# Some of my cherries



## sithspawn (May 28, 2006)

Some of my Cherries. My photography isn't that good....hate digital cameras. I was using my friend's Sony S85. Crap camera honestly....needed a lot of light to get a decent shot.


----------



## Shrimp&Snails (Mar 27, 2006)

I love the preggo cherry pic...the detail is wonderful.

Pretty, bright cherries...very nice.


----------



## sithspawn (May 28, 2006)

Gonna do up my nano tank first and the 2ft shrimp tank later on, both with ADA soil soon. Hopefully i can use the nano for photographing like I did with the preggie cherry. I've got green cherries, amanos, malayan (with nice coloration), tigers and coming soon ( as soon as I dare and I can afford it) Red CRS, Purple CRS and bees. Must admit the LFS that I got the cherries from weren't lying. I saw their tank and noticed that their cherries were a deep red, and they looked amano-shaped rather than the usual skinny cherries; absolutely beautiful. They said that their supplier's shrimp were all like that. Some people told me it's because they were mature or old, the younger shrimp don't get so red. I got me a couple and after a few days with the plants, the young shrimp turned that same deep red. My green ones from some other LFS are milder in color; more translucent like some cherries I've got from elsewhere. The babies were so colourless and difficult to notice. I thought the shrimplet were all dead cause I never saw any then I spotted one moving. Fortunetely I moved all the pregnant ones in the Nano tank.


----------



## Gregor Samsa Mendel (May 29, 2006)

Nice pictures! (A lot better than my efforts, to say the least.)

I have a female that looks very much like the one in the second photo from the right. About how long does it take for a shrimp like that to look like the one in the photo on the far right?


----------



## John N. (Dec 11, 2005)

Cool shots. Looks like you might have two tanks, since once is barebottomed. Are they both dedicated to Cherries only?

-John N.


----------



## milalic (Aug 26, 2005)

sithspawn said:


> Purple CRS QUOTE]
> 
> Purple crystal red shrimp?You sure that they exists?
> 
> -Pedro


----------



## sithspawn (May 28, 2006)

John N. said:


> Cool shots. Looks like you might have two tanks, since once is barebottomed. Are they both dedicated to Cherries only?
> 
> -John N.


The barebottom nano with just a small rock with moss on it was for pregnant shrimp only. That was so I could keep them in view and monitor them. The bigger 2ft I have is for shrimp only ( except for an Otos, About 10 dwarf cories and a whiptail, all for cleanup duties).
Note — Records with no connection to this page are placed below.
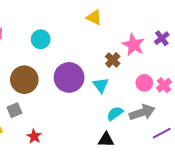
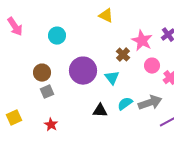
brown circle: (24, 80) -> (42, 73), size x0.7
pink circle: (144, 83) -> (152, 66), moved
gray square: (14, 110) -> (47, 92), moved
black triangle: (106, 140) -> (100, 111), moved

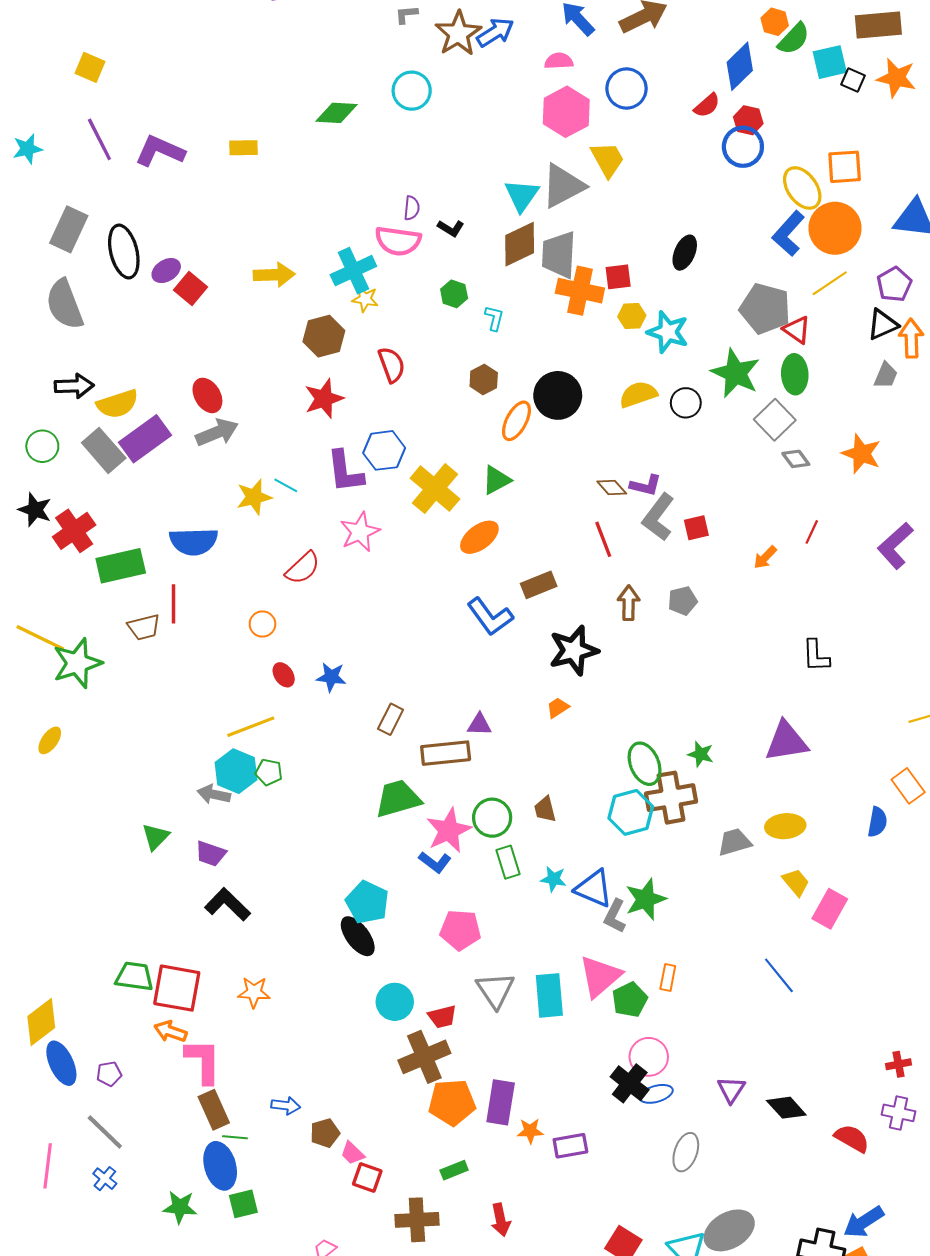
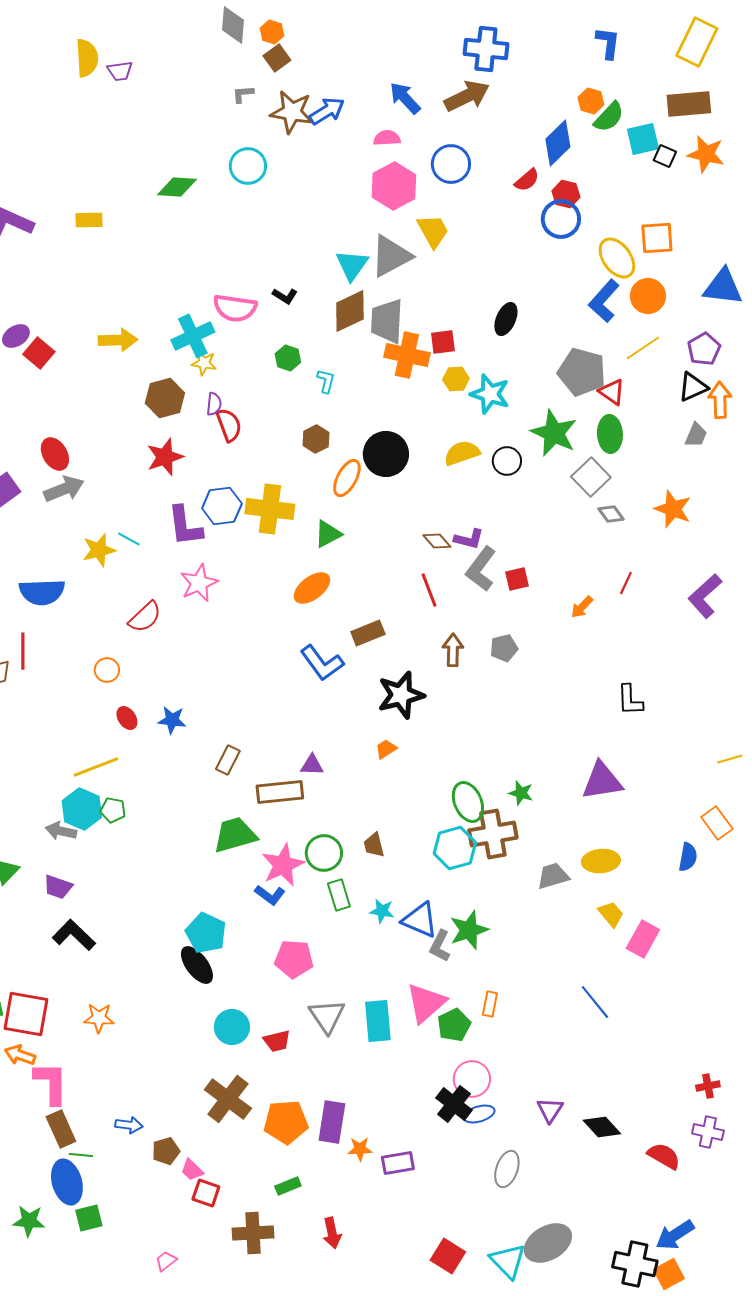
brown star: (458, 33) -> (292, 112), turned -30
purple semicircle: (412, 208) -> (214, 404), moved
orange circle: (835, 228) -> (648, 296), size x0.7
yellow cross: (435, 489) -> (270, 509), moved, turned -33
brown cross: (424, 1057) -> (228, 1099), moved, turned -30

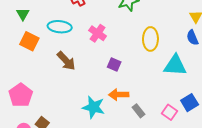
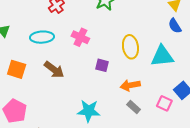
yellow ellipse: (150, 39) -> (130, 47), moved
orange square: (29, 41) -> (17, 69), moved
orange arrow: (119, 95) -> (130, 85), moved

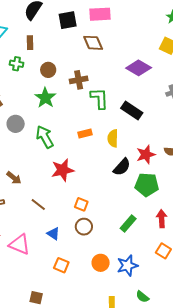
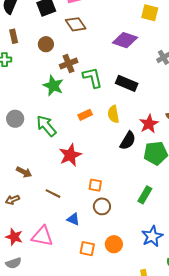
brown circle: (48, 70) -> (46, 44), moved
green star: (45, 98) -> (53, 86), moved
orange circle: (101, 263) -> (114, 244), moved

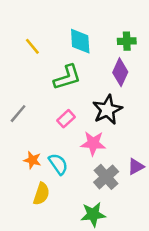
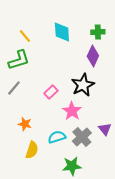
green L-shape: (67, 77) -> (19, 60), moved
pink star: (93, 143) -> (72, 111), turned 30
cyan semicircle: (58, 164) -> (57, 137), moved, turned -72
purple triangle: (136, 167) -> (105, 129), turned -40

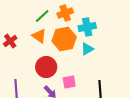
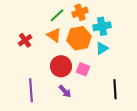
pink square: (69, 82) -> (83, 69), moved, turned 32

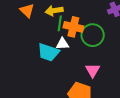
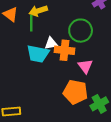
green line: (60, 23) -> (31, 23), moved
orange cross: (73, 27) -> (64, 50), moved

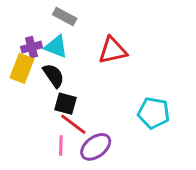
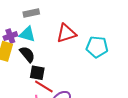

I keep lots off different types of shrimp: Cherries, green, tiger, amano, wood. Soon I will add CRS once I redo the tank with aquasoil and replant it to make it more easier to monitor (and see) the shrimp. Curently there's a 1.5ft moss covered driftwood that they all hide in.


----------



## sithspawn (May 28, 2006)

milalic said:


> sithspawn said:
> 
> 
> > Purple CRS QUOTE]
> ...


----------



## sithspawn (May 28, 2006)

Gregor Samsa Mendel said:


> Nice pictures! (A lot better than my efforts, to say the least.)
> 
> I have a female that looks very much like the one in the second photo from the right. About how long does it take for a shrimp like that to look like the one in the photo on the far right?


As long as you have a planted tank or at least moss on wood, they will de-stress and they're natural colour will come out. Some of them will have that red stripe look and some of them will be full consistent red. All variations, so if they have color already, that's how they will look, they won't change. Some of my cherries remain colourless although I think they are too young, the cherries get preggy fast but honestly, I've seed babies only once when I kept them in the nano tank for monitoring. I lost track of the cherries cause I bought from different dealers with all very different looks. Plus the fact that the driftwood I have with the moss is cool but they hide in it. All the photos you see with moss is in the 2ft tank and that's where they hang out and hide in. They love the moss.


----------